WHAT THE TASK ASKS:
Copy out every line in the entries below that includes "Afghanistan".

:: SOURCE DATA ::

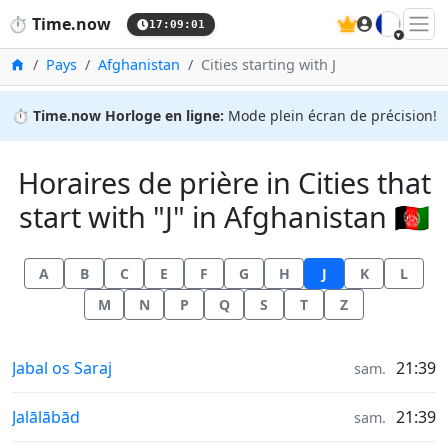
🇫🇷
⏱️
Time.now
17:09:01
Accueil
Pays
Afghanistan
Cities starting with J
⏱️
Time.now Horloge en ligne:
Mode plein écran de précision!
Horaires de prière in Cities that
start with "J" in Afghanistan 🇦🇫
A
B
C
E
F
G
H
J
K
L
M
N
P
Q
S
T
Z
Horaires de prière in
Jabal os Saraj
21:39
sam.
Horaires de prière in
Jalālābād
21:39
sam.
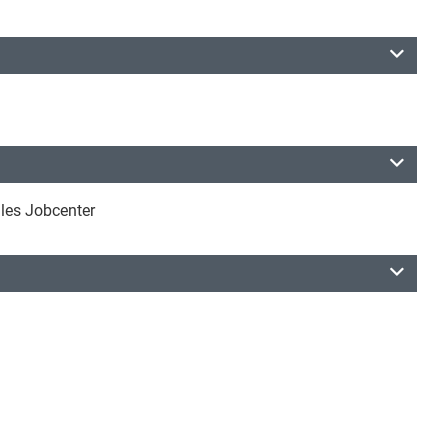
les Jobcenter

:::

RESPONSE:
Afghanistan
start with "J" in Afghanistan 🇦🇫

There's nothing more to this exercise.